Does a torch.utils.data.Dataset worker initiate fetching when its iterator is called? __iter__? __next__? Once the DataLoader collates the batch, does the worker automatically start pulling the next one or does it wait idly until the iterator is called again?

TLDR: At what point does it fetch? What triggers the fetch?

The workers should start loading the data once the iterator is created and preload the prefetch_factor*num_workers batches. Afterwards each next call will consume a batch and let the corresponding worker load the next batch.
Here is a small example showing this behavior:

class MyDataset(Dataset):
    def __init__(self):
        self.data = torch.randn(512, 1)
        
    def __getitem__(self, idx):
        worker_info = torch.utils.data.get_worker_info()
        print("loading idx {} from worker {}".format(
            idx, worker_info.id))
        x = self.data[idx]
        return x
    
    def __len__(self):
        return len(self.data)


dataset = MyDataset()
loader = DataLoader(dataset, num_workers=8, batch_size=2)
loader_iter = iter(loader) # preloading starts here
# with the default prefetch_factor of 2, 2*num_workers=16 batches will be preloaded
# the max index printed by __getitem__ is thus 31 (16*batch_size=32 samples loaded)

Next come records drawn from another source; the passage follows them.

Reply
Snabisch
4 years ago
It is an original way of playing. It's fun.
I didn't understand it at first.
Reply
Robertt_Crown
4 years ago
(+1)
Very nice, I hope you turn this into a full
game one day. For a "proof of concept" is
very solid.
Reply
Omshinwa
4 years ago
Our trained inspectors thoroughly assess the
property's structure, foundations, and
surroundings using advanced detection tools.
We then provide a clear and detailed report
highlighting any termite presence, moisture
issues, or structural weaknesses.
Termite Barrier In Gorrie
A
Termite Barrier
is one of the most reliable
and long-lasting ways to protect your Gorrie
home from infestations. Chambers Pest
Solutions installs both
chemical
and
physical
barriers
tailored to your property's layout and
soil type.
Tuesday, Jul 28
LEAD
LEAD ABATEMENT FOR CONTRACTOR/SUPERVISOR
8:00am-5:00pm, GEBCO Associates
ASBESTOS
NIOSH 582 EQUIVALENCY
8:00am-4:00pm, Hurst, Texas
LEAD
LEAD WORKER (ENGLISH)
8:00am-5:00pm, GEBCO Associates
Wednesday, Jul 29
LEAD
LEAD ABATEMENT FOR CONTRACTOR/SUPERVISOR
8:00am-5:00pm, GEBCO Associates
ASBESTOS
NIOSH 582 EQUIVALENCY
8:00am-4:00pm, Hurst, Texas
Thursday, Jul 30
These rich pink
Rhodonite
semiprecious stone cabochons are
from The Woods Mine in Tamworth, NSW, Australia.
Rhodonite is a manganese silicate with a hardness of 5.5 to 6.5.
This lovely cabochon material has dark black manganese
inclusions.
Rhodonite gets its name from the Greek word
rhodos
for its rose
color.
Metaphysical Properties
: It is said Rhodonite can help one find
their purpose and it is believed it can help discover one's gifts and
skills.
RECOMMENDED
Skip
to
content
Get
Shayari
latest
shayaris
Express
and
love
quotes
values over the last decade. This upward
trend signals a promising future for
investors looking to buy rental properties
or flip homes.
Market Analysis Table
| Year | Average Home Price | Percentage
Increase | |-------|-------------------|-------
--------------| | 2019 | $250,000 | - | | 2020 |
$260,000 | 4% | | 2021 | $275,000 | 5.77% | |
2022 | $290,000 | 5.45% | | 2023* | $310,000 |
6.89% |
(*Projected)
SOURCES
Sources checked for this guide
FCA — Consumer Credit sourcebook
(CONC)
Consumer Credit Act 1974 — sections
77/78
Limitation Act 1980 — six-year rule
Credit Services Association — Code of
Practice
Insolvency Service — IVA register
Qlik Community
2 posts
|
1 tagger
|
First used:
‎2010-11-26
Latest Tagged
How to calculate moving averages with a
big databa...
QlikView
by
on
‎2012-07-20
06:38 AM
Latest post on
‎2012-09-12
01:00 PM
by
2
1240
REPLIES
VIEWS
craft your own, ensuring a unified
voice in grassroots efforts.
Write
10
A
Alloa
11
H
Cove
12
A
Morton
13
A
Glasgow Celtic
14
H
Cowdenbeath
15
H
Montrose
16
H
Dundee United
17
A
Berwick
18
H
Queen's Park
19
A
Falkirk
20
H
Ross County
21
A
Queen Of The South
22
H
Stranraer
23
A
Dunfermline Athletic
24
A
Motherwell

data = next(loader_iter) # this will consume a batch and preload the next one from a single worker to fill the queue
# batch_size=2 new samples should be loaded
4 Likes

One more question while you’re here…

Suppose one of the workers modifies their own data instance:

class MyDataset(Dataset):
    def __init__(self):
        self.data = torch.randn(512, 1)
        
    def __getitem__(self, idx):
        worker_info = torch.utils.data.get_worker_info()
        if worker_info.id == 2:
            self.data[7, :] = 5  
        x = self.data[idx]
        return x
    
    def __len__(self):
        return len(self.data)

Now from outside the worker, is there a way for me to get that worker’s version of the data? As in:

loader = DataLoader(dataset, num_workers=8, batch_size=2)
data_from_worker = loader.get_worker(id=2).data

Is this possible?

I’m not aware of a mechanism to access the workers directly besides their information in the Dataset.

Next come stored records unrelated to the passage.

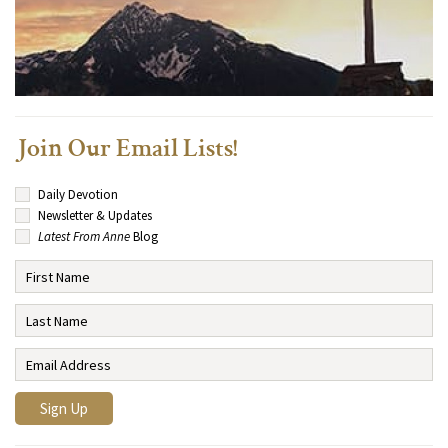
Join Our Email Lists!
Daily Devotion
Newsletter & Updates
Latest From Anne
Blog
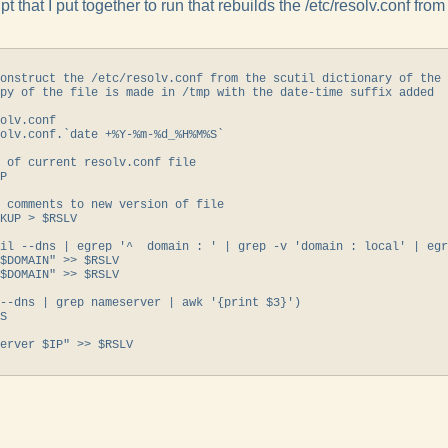
pt that I put together to run that rebuilds the /etc/resolv.conf fro
onstruct the /etc/resolv.conf from the scutil dictionary of the 
py of the file is made in /tmp with the date-time suffix added

olv.conf

olv.conf.`date +%Y-%m-%d_%H%M%S`

 of current resolv.conf file

P

 comments to new version of file

KUP > $RSLV

il --dns | egrep '^  domain : ' | grep -v 'domain : local' | egr
$DOMAIN" >> $RSLV

$DOMAIN" >> $RSLV

--dns | grep nameserver | awk '{print $3}')

S

erver $IP" >> $RSLV
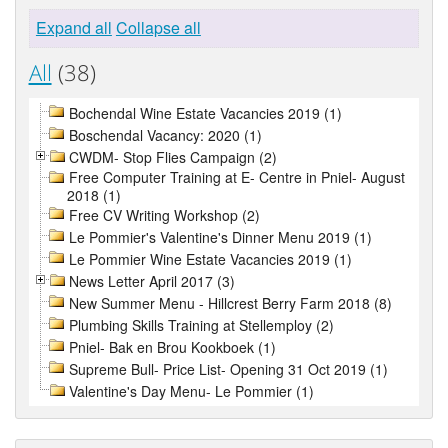
Expand all
Collapse all
All
(38)
Bochendal Wine Estate Vacancies 2019 (1)
Boschendal Vacancy: 2020 (1)
CWDM- Stop Flies Campaign (2)
Free Computer Training at E- Centre in Pniel- August
2018 (1)
Free CV Writing Workshop (2)
Le Pommier's Valentine's Dinner Menu 2019 (1)
Le Pommier Wine Estate Vacancies 2019 (1)
News Letter April 2017 (3)
New Summer Menu - Hillcrest Berry Farm 2018 (8)
Plumbing Skills Training at Stellemploy (2)
Pniel- Bak en Brou Kookboek (1)
Supreme Bull- Price List- Opening 31 Oct 2019 (1)
Valentine's Day Menu- Le Pommier (1)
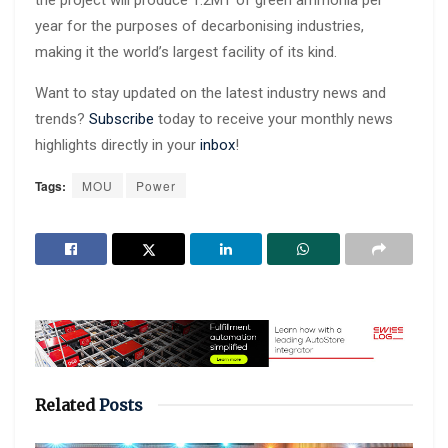
year for the purposes of decarbonising industries,
making it the world’s largest facility of its kind.
Want to stay updated on the latest industry news and
trends?
Subscribe
today to receive your monthly news
highlights directly in your
inbox
!
Tags:
MOU
Power
Related
Posts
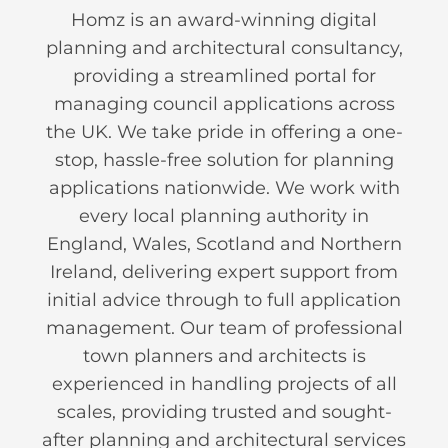
Homz is an award-winning digital
planning and architectural consultancy,
providing a streamlined portal for
managing council applications across
the UK. We take pride in offering a one-
stop, hassle-free solution for planning
applications nationwide. We work with
every local planning authority in
England, Wales, Scotland and Northern
Ireland, delivering expert support from
initial advice through to full application
management. Our team of professional
town planners and architects is
experienced in handling projects of all
scales, providing trusted and sought-
after planning and architectural services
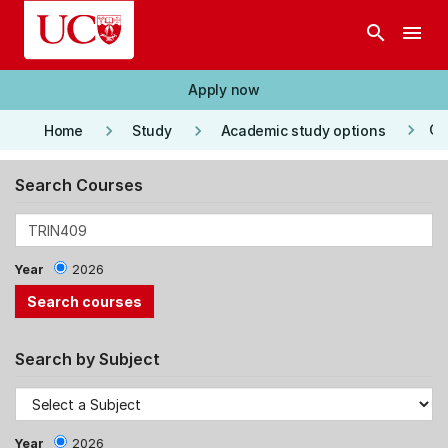
Skip to main content
search
menu
Apply now
keyboard_arrow_right
keyboard_arrow_right
keyboard_arrow_right
Co
Home
Study
Academic study options
Search Courses
Year
2026
Search by Subject
Year
2026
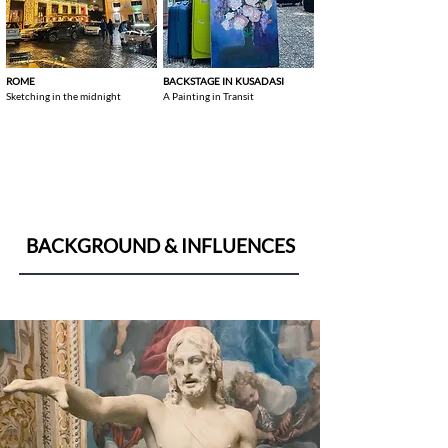
ROME
BACKSTAGE IN KUSADASI
Sketching in the midnight
A Painting in Transit
BACKGROUND & INFLUENCES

Thanks for the answer above. I wanted to know where exactly in the dataloader.py “the next call would consume the current batch and load the next batch” ?

As far as I understood, the __next__ function calls the `_next_data.

The _next-data calls the _process_data

and finally, in the process_data method, the try_put_index is being called which fetches the next index from sampler and gets the next active worker and assigns the batch to the worker.
image

On the other hand, for consuming the current index, the worker.py has a line to perform a indexqueue.get that gets the current index from the queue and loads the corresponding batch using fetcher.fetch.

Can you please confirm if I understand this properly ?

The description of the call chain sounds reasonable based on the posted screenshots of the code, but to be sure I would recommend to verify it by either stepping through it with a debugger or by e.g. adding debug print statements to see how the execution is done.
Also related to this thread.

Does this mean that loader_iter = iter(loader) only needs to be called once in a training loop because each time a batch is consumed via the call next(loader_iter), a batch will be pre-loaded to maintain the number of pre-loaded batches?

Yes, that’s right but note that you would need to recreate the iterator once it’s exhausted unless you are setting persistent_workers=True.

1 Like